Now, as I am writing this, the GOP senators should be meeting as a majority conference, and it is possible that the fate of the marriage bill is in their hands.  We will not get a chance to see the final draft of the bill as they amend it to add more "poison pill" provisions


   
Further negotiations have been had between the Governor and Senators Andrew J. Lanza from Staten Island, Kemp Hannon from Long Island, and Steven Saland from Dutchess County, who have been pressing to enlarge the "poison pill" aspects beyond those already added to the Assembly bill.  In addition, there have been the "three men in a room" meetings among Governor Cuomo, Senate majority leader Dean Skelos, and Assembly speaker Sheldon Silver, that have, or may have, touched on the addition of additional poison pill language that would make the marriage bill less one of "equality" and more one of a second class status.  Perhaps the opponents have decided that we are the kind of fools who are willing to take a legal right under the same name but with a different outcome.

If what the Albany legislative meat grinder does to the marriage bill results in an enactment of a bill with the objectionable provisions already noted, as well as others, what would the GOP-controlled senate do to GENDA, assuming that the Republicans were to decide to take it up today, or in 2012?

Well, the marriage tale has not yet been fully spun out - but when I analyze the final result, I am sure it will be a cautionary tale, a canary that will have succumbed to the poisonous vapors exhaled by the members of the Republican majority that controls the New York State Senate.

The worse the marriage poison pill, the less likely it will be that the friends and advocates of GENDA will be able to avoid a similar fate in 2012.

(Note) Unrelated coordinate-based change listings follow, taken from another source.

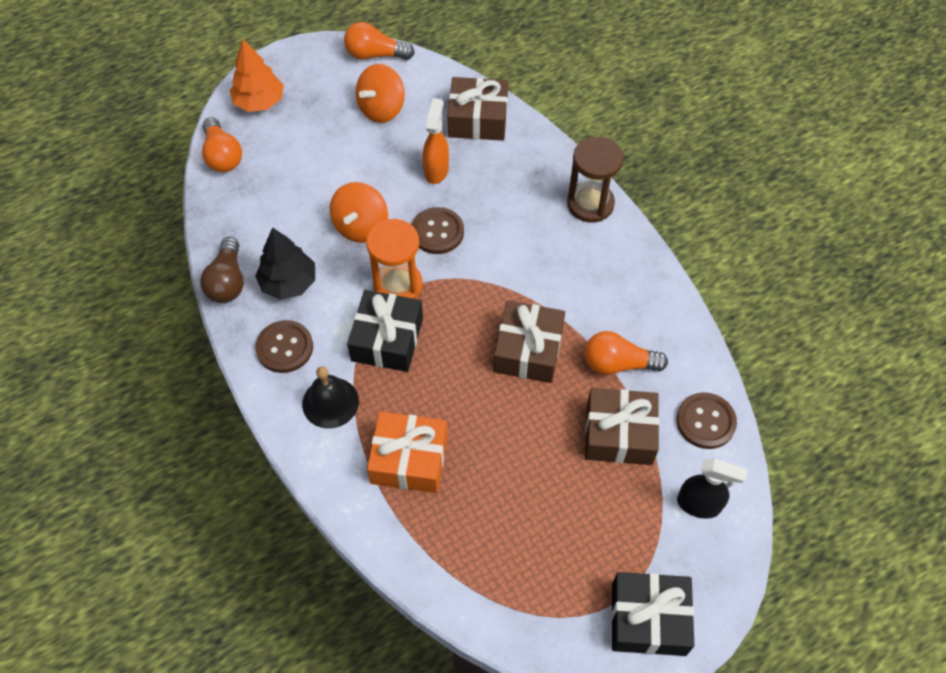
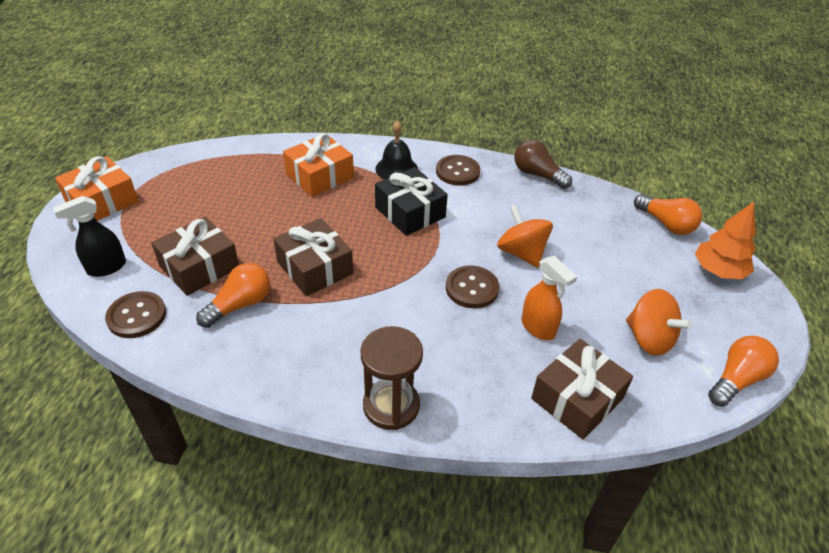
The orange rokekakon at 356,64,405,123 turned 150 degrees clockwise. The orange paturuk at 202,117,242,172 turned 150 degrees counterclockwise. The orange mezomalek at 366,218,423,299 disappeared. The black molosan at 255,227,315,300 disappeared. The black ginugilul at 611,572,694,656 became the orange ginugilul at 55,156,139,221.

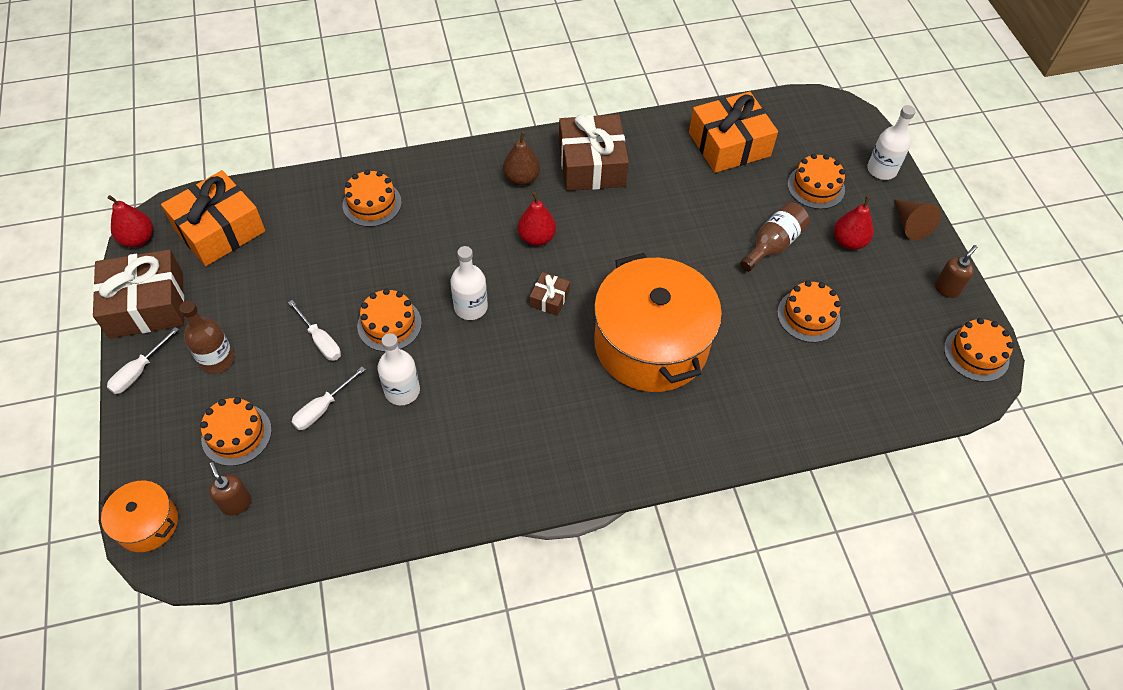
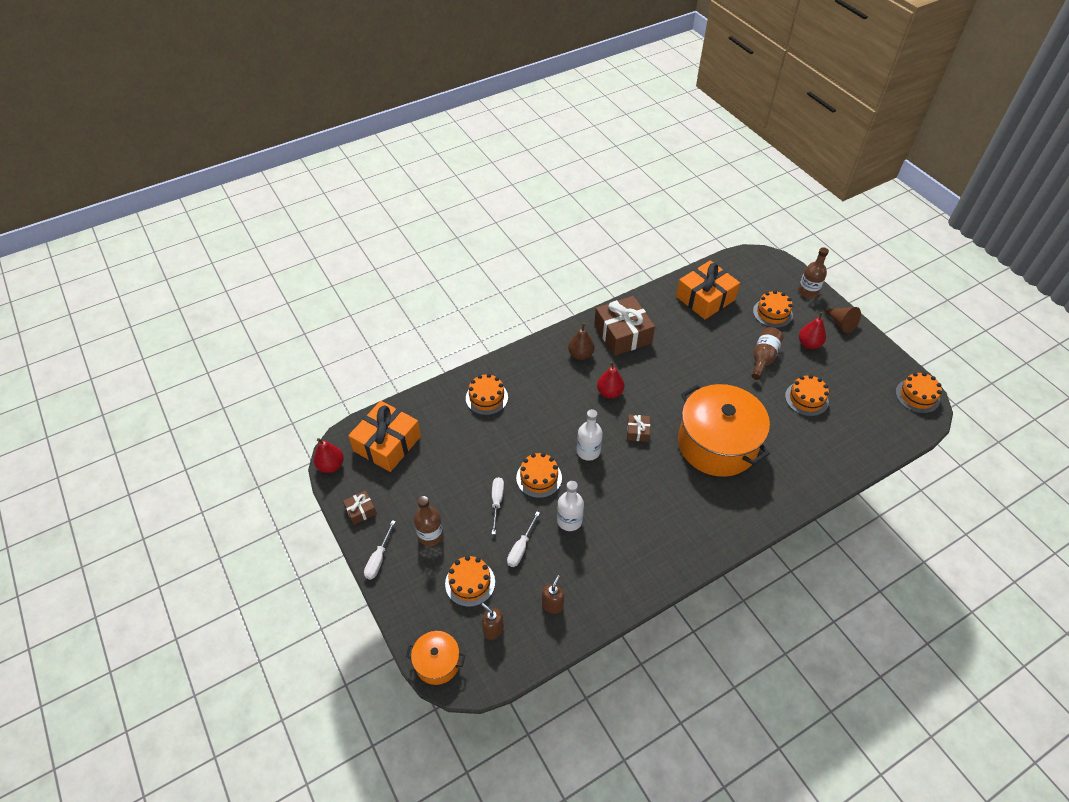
The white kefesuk at 867,105,916,180 became the brown kefesuk at 798,247,829,298. The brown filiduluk moved from 935,245,977,298 to 542,575,564,614. The brown ginugilul at 93,249,184,338 changed to 0.46 times the size. The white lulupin at 288,300,341,361 turned 120 degrees counterclockwise.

If the marriage bill does in fact turn out to be a dead canary, I would suggest that the 2012 legislative strategy for GENDA, with a Republican controlled state senate, should be to expend enough effort to pass the Assembly the fifth time, but to concentrate the trans community's meager assets on influencing the outcome of the 2012 elections.

We will have an advantage - the 2010 census results are likely to create enough additional Democratic seats ao that even with the GOP drawing the lines, there should be at least 35 Democratic senators taking office in January 2013.  We will not have to swallow a poison pill in 2012 for GENDA, we just have to make sure that those 35 Democrats (with the exception of Ruben Diaz Sr., who appears to be a lost cause) are all going to support GENDA the way it was written. 

I have been posting and tweeting about the marriage bill poison pill for the past several days.  The juggernaut is in the hands of the GOP Senate majority - I do not want to give them GENDA to add the same sort of poison.